I had my plan all figured out when I was ten, and picked up that month’s edition of TIME magazine. I am in the generation that over diagnosed its’ students with ADHD. Autism was still new and neurologists/behavioral psychologists were still investigating it. This edition of TIME magazine profiled an 8 year old boy, who, (my ten year old brain understood) that he perceived and interacted with the world in a different way than I did.  I was fascinated. From then on, I decided to become a social worker to work with individuals on the Autism spectrum.

I have been able to work with individuals on the spectrum (Asperger’s, before it was removed from the DSM IV). The students I worked with taught me so much, and I hope that I taught them a thing or two. This was my driving force to obtain my degree in social work.

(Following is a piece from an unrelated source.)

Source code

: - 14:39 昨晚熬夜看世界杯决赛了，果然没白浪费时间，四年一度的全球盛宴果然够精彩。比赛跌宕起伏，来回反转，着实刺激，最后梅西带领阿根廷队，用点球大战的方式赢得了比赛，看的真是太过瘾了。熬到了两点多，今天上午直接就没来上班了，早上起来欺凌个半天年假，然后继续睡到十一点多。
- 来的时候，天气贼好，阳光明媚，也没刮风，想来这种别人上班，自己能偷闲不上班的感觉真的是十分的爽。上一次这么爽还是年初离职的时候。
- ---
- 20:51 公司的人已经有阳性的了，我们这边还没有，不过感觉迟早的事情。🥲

But then my seizures came back, hard core. I graduated in 2014, but was still sure I would be able to work with Young Adults with Autism. My dream job was to work in a group home, but with all the requirements of a Class 5 driver’s license, that left me out of the running for many job opportunities.
I don’t know if I still have that social worker edge to me. I have considered becoming an Addictions Counselor, a Registered Massage Therapist becoming an aestheticism, public speaker, writer…..dare I say more??  Someone told me that she had a hard time figuring out her purpose…but when she did it all clicked into place….and that it would be the same for me, too.

I’m still lost….and nothing is clicking yet. Hopefully with the Vagus Nerve Stimulator coming up this week I will have more energy and zest for my passion (whatever that is!)

Happy Canada Day and Early July 4 for my friends in the States.

Lots of love,
Sita & JoJo

PS I have only had ONE cold brew since quitting coffee!